**TASK DESCRIPTION**
Could you reproduce all the entries under this sentence exactly, leaving the images aside?

───── EXERCISE DATA ─────

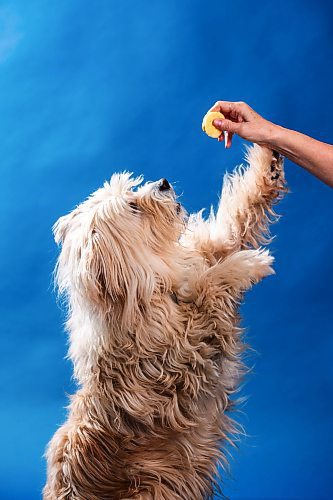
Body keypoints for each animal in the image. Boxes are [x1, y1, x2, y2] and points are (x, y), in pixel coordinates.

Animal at [43, 143, 286, 498]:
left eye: (131, 190)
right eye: (133, 206)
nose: (163, 182)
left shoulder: (206, 251)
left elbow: (237, 213)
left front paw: (268, 158)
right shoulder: (188, 355)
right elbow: (208, 290)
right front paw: (246, 265)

─────

**EXERCISE SOLUTION**
Body keypoints for each animal in the image. Boxes are [x1, y1, x2, y2] and points are (x, y), in pixel coordinates.

Animal at [43, 143, 286, 498]:
left eye: (131, 190)
right eye: (133, 206)
nose: (163, 182)
left shoulder: (206, 251)
left elbow: (237, 213)
left front paw: (268, 158)
right shoulder: (188, 355)
right elbow: (208, 290)
right front paw: (246, 265)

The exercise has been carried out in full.